A scenario that sometimes worries founders is the startup changing ownership (in the event of a buyout, for instance) before the vesting period is complete. Most vesting agreements include an accelerated vesting clause that protects founders’ unvested shares if the company changes hands. These clauses typically take one of two forms:
Single trigger vesting stipulates that all the founders’ unvested shares be immediately vested at the time the change in ownership occurs.
Double trigger vesting stipulates that the founders’ unvested shares be vested only if the company changes ownership and the new owner terminates them. The new owner may feel that retaining the core leadership team is necessary to achieve an efficient transition — double vesting encourages the founding team to remain involved after the ownership change because they still have unvested shares to earn.
What if a founder is terminated without cause?
Another understandable concern from founders’ perspectives is the vesting protocol when a founder is terminated without cause (and there’s been no change in ownership). Just as no founding team wants to find themselves in a position where they’re forced to relinquish shares to an uncommitted founder, no individual founder wants to be required to give up their unvested shares because they were forced off the team for no good reason.
In many cases, allowing accelerated vesting in the event of termination without cause seems perfectly fair. Nevertheless, startup teams should be careful when adding this kind of exception to their vesting agreement. The problem is that the legal definition of “cause” in the context of termination is very vague. While criminal behavior and other gross misconduct is fairly easy to define, there are many subjective reasons for firing a founder that are not so easy to judge.
For example, if a startup team realizes one founder has an inadequate soft skill set for their position, that’s a perfectly valid reason for termination from a business strategy standpoint — but it may not be protected under the legal definition of “cause.” Clearly, this is a messy issue, so it’s vital for a founding team to agree on clear definitions up front before they pen an allowance for accelerated vesting based on cause of termination.
Does your startup need a vesting agreement?

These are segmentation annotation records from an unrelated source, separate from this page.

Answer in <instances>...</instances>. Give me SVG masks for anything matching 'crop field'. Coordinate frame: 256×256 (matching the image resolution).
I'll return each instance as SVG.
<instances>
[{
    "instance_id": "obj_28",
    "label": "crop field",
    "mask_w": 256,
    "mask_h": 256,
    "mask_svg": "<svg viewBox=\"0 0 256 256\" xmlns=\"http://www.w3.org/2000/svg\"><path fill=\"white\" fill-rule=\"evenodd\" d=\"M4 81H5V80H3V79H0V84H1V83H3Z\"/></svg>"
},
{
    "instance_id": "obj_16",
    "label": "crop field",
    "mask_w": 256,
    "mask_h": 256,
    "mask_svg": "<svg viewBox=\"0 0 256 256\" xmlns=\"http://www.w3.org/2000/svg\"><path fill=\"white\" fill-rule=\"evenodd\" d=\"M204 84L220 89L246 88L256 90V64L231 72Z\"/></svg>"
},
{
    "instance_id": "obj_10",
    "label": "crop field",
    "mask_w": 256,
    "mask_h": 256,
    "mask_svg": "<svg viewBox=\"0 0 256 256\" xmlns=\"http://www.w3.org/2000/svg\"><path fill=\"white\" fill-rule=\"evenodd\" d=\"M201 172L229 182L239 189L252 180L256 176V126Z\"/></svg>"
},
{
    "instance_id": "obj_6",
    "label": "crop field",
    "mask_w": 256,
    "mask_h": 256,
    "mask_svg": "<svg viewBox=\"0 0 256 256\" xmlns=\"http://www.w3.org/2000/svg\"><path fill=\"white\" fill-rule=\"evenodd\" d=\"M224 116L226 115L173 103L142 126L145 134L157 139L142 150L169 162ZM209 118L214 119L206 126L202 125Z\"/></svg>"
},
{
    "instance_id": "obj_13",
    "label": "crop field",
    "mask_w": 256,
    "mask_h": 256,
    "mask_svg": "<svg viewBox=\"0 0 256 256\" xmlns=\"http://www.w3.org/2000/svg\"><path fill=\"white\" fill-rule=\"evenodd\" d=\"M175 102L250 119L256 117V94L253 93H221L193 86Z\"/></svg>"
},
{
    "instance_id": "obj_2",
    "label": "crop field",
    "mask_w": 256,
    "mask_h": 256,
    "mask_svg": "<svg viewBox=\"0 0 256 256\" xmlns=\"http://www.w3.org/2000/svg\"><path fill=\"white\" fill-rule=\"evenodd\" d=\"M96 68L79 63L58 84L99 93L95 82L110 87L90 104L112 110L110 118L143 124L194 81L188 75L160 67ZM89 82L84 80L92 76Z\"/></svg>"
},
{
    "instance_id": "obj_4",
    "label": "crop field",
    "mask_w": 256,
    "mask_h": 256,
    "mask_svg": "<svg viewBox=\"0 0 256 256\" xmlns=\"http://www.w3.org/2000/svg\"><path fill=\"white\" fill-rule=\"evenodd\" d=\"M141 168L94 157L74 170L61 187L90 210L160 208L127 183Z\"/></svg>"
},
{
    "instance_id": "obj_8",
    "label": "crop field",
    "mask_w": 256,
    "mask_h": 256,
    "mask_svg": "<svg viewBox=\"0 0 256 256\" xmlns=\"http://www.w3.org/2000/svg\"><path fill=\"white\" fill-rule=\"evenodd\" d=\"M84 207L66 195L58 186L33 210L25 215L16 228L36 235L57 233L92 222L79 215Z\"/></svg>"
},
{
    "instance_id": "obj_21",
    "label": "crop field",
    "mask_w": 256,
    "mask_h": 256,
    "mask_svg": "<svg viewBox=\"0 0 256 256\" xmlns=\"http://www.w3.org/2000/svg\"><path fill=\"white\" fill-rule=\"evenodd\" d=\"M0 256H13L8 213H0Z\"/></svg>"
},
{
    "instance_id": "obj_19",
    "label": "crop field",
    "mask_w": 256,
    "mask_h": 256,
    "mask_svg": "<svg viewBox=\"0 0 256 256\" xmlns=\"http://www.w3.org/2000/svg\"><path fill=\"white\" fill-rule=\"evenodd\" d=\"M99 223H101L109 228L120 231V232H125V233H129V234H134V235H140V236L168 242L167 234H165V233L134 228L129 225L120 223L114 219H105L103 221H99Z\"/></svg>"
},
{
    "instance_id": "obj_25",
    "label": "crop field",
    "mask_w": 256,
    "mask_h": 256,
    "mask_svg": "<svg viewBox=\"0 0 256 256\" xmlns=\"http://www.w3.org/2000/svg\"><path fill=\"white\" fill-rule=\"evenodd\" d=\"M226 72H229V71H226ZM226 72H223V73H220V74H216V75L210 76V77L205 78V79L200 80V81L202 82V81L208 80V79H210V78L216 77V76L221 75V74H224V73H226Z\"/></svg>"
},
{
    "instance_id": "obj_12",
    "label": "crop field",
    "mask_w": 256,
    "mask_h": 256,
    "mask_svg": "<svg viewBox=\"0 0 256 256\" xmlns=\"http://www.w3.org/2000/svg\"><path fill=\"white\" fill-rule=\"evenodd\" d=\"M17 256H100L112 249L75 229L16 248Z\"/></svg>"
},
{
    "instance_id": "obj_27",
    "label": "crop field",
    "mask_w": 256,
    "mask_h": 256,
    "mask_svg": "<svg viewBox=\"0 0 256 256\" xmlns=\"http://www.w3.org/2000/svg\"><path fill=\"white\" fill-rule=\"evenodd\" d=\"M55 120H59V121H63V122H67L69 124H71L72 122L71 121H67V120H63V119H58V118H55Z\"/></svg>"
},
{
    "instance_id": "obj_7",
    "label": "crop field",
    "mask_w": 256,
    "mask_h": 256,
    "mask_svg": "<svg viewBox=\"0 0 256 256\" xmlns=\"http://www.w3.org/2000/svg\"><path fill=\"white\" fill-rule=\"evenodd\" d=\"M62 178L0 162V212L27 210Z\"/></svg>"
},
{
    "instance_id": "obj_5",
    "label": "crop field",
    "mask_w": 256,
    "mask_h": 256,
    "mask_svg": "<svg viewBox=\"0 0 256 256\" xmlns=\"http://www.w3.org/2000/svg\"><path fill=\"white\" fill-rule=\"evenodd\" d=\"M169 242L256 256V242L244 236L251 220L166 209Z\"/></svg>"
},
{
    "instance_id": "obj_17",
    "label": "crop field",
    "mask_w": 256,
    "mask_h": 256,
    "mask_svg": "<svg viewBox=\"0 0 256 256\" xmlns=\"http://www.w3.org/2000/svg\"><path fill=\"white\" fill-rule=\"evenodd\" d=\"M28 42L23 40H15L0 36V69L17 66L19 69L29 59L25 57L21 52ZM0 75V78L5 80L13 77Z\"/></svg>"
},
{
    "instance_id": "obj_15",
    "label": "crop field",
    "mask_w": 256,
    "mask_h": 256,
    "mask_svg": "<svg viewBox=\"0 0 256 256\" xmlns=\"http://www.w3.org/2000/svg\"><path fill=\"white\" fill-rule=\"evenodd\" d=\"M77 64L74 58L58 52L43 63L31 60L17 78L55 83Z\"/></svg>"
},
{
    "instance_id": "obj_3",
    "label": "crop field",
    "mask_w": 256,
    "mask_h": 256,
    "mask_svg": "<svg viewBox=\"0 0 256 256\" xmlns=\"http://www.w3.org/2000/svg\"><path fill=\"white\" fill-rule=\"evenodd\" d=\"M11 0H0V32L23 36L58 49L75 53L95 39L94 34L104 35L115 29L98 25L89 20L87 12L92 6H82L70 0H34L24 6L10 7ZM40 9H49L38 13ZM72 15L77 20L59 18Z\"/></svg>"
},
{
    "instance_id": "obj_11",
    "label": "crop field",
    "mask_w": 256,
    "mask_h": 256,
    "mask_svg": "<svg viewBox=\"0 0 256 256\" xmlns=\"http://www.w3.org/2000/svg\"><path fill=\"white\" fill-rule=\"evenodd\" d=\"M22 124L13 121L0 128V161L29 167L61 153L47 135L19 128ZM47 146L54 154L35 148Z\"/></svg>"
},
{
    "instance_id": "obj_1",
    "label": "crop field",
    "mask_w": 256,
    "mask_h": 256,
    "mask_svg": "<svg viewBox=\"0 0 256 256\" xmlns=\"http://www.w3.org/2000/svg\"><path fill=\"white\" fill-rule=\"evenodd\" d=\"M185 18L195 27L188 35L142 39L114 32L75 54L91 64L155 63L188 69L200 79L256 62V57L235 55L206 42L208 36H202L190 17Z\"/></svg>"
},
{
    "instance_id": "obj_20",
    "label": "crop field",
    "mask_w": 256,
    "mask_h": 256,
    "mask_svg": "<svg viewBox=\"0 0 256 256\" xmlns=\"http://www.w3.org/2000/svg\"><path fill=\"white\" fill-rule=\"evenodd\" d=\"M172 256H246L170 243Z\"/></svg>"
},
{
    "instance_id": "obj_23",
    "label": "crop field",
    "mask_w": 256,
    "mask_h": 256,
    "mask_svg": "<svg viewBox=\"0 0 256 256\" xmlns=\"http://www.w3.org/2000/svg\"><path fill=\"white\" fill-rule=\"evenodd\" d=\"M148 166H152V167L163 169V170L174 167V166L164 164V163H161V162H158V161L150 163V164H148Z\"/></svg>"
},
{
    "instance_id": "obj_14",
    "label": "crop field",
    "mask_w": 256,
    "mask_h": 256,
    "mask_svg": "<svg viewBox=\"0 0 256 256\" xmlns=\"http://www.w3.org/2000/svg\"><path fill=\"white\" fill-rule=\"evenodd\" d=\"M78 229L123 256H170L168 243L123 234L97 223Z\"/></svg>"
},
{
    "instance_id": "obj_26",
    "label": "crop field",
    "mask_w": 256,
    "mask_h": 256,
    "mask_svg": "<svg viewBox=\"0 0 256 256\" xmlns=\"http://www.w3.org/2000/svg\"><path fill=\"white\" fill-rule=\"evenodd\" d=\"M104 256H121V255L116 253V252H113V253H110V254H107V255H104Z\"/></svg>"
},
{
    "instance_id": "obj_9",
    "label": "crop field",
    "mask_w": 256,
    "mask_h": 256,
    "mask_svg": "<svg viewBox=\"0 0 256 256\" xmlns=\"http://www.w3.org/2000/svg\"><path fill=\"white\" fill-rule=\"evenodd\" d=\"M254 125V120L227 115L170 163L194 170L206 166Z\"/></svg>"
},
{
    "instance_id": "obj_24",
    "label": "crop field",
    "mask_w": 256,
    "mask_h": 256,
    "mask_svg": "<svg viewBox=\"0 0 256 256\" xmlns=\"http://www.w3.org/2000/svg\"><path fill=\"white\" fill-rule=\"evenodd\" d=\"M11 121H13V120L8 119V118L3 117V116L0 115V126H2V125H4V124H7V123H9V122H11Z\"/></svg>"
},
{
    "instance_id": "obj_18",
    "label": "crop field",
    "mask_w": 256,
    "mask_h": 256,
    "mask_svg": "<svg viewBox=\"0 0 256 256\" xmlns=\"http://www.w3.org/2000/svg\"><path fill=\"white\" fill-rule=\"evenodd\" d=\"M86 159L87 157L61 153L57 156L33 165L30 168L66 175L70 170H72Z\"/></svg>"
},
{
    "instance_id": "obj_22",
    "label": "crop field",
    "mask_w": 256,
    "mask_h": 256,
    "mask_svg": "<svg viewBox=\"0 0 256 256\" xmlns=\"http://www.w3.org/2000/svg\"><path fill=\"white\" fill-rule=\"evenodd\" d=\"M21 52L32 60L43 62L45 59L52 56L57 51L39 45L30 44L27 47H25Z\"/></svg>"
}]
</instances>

A founder vesting agreement is almost always a good idea. Even if you feel certain that everyone on your founding team is fully committed for the long-haul, it’s wise to plan for the worst case scenario. Founder disagreement is a common cause of startup failure, and without a vesting agreement, a bad founder exit will only get uglier.
If you’re still not sure whether your startup needs a vesting agreement, or if you want to create one but aren’t sure where to begin, a mentor can set you on the right track. An experienced startup founder, investor, or other seasoned professional in the startup space can give you tailored advice and provide a knowledgeable perspective.